Selon Shell, ces accusations sont "inexactes et sans fondement". Pour le producteur pétrolier, c’est aux autorités de formuler des objectifs clairs pour que les consommateurs et les entreprises adaptent leur comportement. Shell reconnaît que les entreprises doivent aussi prendre leurs responsabilités, et affirme le faire. Il affirme vouloir ramener ses émissions de gaz à effet de serre à zéro en 2050 et aider ses clients à en faire autant. "La plupart des émissions proviennent de nos clients qui utilisent les produits Shell", écrit la multinationale dans sa défense.

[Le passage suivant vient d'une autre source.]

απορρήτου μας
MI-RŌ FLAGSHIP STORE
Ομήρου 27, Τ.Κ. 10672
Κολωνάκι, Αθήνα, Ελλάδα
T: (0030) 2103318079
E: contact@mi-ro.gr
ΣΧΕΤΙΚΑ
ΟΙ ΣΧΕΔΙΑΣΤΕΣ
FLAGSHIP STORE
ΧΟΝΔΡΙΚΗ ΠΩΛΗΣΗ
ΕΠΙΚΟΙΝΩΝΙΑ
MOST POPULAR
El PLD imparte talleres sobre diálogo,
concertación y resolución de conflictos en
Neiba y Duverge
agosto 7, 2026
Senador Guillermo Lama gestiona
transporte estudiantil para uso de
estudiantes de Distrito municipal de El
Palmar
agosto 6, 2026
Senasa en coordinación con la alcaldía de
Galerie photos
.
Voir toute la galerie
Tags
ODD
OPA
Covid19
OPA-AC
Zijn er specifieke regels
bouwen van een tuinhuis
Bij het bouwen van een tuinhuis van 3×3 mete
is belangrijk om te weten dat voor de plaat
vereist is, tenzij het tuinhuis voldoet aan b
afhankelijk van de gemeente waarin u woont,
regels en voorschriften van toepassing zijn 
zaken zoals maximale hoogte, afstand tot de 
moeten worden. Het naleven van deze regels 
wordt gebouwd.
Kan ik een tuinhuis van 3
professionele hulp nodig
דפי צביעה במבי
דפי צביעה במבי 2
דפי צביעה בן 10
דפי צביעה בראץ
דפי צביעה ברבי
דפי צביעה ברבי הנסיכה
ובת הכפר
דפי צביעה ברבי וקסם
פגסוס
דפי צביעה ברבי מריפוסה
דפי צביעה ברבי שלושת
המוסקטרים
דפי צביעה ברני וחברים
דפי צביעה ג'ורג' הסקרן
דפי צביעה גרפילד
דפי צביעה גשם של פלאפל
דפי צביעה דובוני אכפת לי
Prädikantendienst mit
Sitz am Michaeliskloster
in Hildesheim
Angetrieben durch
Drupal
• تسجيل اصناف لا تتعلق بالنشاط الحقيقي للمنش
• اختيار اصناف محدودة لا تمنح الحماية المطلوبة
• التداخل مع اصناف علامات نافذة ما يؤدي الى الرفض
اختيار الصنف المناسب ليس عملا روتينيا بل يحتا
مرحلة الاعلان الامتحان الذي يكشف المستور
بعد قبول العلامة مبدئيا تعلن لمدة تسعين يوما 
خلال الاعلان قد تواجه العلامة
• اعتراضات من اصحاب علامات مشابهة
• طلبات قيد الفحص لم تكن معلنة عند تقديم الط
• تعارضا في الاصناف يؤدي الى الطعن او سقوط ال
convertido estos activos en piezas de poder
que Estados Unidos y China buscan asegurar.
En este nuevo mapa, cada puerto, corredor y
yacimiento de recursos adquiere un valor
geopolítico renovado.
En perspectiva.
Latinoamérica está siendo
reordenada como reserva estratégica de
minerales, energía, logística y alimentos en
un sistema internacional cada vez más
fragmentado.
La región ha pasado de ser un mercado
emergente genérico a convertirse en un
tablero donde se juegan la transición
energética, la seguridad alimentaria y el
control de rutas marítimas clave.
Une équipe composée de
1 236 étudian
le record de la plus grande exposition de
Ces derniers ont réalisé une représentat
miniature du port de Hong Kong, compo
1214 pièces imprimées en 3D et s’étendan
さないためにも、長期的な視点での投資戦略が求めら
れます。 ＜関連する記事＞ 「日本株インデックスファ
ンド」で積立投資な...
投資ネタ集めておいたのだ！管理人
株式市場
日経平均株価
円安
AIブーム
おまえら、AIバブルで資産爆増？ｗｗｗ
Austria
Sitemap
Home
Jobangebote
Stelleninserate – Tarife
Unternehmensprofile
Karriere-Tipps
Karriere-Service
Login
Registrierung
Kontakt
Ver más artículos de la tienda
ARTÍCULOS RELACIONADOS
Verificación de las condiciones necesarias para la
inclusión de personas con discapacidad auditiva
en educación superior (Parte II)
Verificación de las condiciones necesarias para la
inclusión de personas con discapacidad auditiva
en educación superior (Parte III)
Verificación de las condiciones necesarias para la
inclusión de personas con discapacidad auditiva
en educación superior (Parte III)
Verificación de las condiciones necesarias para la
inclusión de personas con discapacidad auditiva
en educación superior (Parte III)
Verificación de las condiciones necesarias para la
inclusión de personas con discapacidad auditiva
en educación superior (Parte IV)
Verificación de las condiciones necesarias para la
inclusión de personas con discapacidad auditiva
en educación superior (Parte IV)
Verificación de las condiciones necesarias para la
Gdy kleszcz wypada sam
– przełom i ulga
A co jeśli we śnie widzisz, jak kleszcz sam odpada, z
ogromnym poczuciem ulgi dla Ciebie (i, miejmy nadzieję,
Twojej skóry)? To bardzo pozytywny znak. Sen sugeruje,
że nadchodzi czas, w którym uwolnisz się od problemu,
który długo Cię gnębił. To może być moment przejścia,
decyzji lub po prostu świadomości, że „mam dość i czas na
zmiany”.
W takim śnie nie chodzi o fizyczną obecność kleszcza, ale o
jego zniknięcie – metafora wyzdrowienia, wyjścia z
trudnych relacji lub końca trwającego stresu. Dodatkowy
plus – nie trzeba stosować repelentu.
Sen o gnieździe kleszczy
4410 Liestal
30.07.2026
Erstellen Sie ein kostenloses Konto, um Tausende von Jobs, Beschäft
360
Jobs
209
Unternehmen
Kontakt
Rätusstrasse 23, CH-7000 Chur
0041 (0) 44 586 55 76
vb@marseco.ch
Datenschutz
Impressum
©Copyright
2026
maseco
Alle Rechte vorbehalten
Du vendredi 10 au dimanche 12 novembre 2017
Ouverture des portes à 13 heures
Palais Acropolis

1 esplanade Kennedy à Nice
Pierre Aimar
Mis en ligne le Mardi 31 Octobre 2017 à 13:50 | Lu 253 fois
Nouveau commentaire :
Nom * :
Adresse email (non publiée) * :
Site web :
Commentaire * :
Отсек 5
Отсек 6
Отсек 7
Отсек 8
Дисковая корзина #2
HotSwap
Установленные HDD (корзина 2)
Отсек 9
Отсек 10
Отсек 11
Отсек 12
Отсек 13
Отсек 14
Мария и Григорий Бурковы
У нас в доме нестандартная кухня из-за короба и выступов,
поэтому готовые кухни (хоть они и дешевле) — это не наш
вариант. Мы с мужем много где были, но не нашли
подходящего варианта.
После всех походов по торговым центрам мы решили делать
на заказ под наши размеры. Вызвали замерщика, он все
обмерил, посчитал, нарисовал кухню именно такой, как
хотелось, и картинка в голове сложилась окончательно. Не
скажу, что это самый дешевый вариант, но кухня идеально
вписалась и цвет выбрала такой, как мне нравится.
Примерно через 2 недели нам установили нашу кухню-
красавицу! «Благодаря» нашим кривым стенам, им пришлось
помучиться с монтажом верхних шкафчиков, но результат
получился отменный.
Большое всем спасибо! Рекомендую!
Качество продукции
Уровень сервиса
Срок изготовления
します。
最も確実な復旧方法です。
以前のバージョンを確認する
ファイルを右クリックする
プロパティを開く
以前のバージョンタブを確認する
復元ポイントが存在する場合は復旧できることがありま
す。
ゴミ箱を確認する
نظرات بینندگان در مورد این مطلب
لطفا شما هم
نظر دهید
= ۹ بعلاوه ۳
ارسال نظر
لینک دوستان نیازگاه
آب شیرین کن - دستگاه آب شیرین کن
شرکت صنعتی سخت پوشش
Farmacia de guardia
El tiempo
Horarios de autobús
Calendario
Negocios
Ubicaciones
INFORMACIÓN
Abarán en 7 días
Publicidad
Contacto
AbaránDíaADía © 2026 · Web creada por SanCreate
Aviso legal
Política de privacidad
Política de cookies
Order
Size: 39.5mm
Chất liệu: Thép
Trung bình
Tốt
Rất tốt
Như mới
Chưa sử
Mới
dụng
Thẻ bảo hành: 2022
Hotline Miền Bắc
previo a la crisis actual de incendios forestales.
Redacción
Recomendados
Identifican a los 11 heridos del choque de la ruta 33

Dans cet esprit, l’entreprise met en avant ses investissements dans les énergies durables.

Greenwashing

Pour les organisations environnementales, il ne s’agit que de "greenwashing", du marketing environnemental destiné à cacher la vraie nature des activités de la société. "Cette affaire exposera aux yeux de tous que plus de 95% des activités de Shell sont à l’origine de changements climatiques dévastateurs. Il faut que cela change au plus vite", martèle Donald Pols.

Les plaignants espèrent que le tribunal de La Haye obligera Shell à réduire ses émissions de CO2 de 45% d’ici 2030 par rapport aux niveaux de 2019.